Consoler les parlementaires européens
Dernier atout maître : Christine Lagarde est le candidat idéal pour le parlement européen. C'est une femme, de centre-droit, assez consensuelle. C'est le portrait craché du parlement européen. La personne idéale pour faire oublier ce vieux barbon un peu ennuyeux de Jean-Claude Juncker qui porte certes une certaine légitimité « démocratique », mais qui, après tout, n'a guère convaincu les électeurs puisque le PPE a perdu 60 sièges. La directrice générale du FMI a tout pour faire une « très grande coalition » : Verts et socialistes apprécieront de voir une femme modérément critique de l'austérité à la tête de la Commission, conservateurs et libéraux applaudiront au profil anglo-saxon de la Française. Bref, Christine Lagarde pourrait emporter une plus large majorité que l'ancien premier ministre luxembourgeois. Angela Merkel pourrait ainsi avoir nommé « son » président de la Commission tout en se cachant derrière un grand consensus parlementaire ! Elle aura réussi ce tour de force de renforcer son pouvoir (car Christine Lagarde ne pourra oublier de qui elle tient son poste) tout en donnant à chacun des façons de se réjouir. De la grande politique !

### Extrait de données:
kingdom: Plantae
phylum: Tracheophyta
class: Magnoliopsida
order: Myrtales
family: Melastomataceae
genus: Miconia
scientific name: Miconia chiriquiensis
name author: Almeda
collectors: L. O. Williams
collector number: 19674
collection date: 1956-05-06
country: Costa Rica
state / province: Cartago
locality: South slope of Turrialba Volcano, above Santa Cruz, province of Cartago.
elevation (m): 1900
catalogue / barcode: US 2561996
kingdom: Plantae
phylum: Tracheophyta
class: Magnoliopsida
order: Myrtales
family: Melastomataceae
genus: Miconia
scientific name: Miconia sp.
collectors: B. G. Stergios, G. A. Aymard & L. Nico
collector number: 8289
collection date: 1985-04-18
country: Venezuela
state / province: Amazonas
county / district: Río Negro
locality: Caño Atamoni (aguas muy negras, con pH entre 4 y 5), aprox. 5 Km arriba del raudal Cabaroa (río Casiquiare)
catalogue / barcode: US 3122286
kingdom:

### Exercices à traiter:
A) Présentez sous forme de liste les faits principaux du paragraphe du texte fourni qui commence par « Dernier atout maître ».
B) D'après le texte fourni, pourquoi la nomination de Christine Lagarde renforcerait-elle le pouvoir d'Angela Merkel ? Répondez en une à trois phrases.
C) Poursuivez le texte sur Christine Lagarde et la présidence de la Commission, en reprenant après sa dernière phrase.

### Corrigés:
A)
- Christine Lagarde serait la candidate idéale pour le parlement européen : une femme, de centre-droit, assez consensuelle, à l'image de ce parlement.
- Elle ferait oublier Jean-Claude Juncker, qui dispose d'une certaine légitimité « démocratique » mais n'a guère convaincu les électeurs, le PPE ayant perdu 60 sièges.
- Elle pourrait rassembler une « très grande coalition » : les Verts et les socialistes apprécieraient une femme modérément critique de l'austérité, les conservateurs et les libéraux son profil anglo-saxon.
- Elle pourrait obtenir une majorité plus large que l'ancien premier ministre luxembourgeois.
- Angela Merkel aurait ainsi nommé « son » président de la Commission en s'abritant derrière un large consensus parlementaire, renforçant son pouvoir tout en donnant à chacun des raisons de se réjouir.

B) Le pouvoir d'Angela Merkel serait renforcé parce que Christine Lagarde ne pourrait oublier de qui elle tient son poste. La chancelière aurait ainsi nommé « son » président de la Commission tout en se cachant derrière un grand consensus parlementaire.

C)
Tester l'opinion allemande
Evidemment, sa nomination est loin d'être acquise. Il faudra d'abord convaincre Christine Lagarde elle-même de quitter Washington. Mais on peut imaginer que les discussions ont débuté. Surtout, les députés européens se sont trop avancé dans leur engagement autour des Spitzenkandidaten, les candidats nommés pendant la campagne par les partis européens. Et Jean-Claude Juncker a, de ce point de vue, une certaine légitimité. Sauf que, en réalité, personne n'est vraiment enthousiasmé par l'arrivée à Bruxelles de l'ancien chef du gouvernement grand-ducal. Angela Merkel qui a « fait » le candidat Juncker pourrait, si elle voit que la « sauce » autour de Christine Lagarde prend, notamment en Allemagne, lui demander de se retirer. La grande affaire pour la chancelière est de mettre fin au mouvement d'opinion outre-Rhin en faveur des Spitzenkandidaten. On comprend alors mieux la « fuite » qui a permis à Reuters de publier cette information.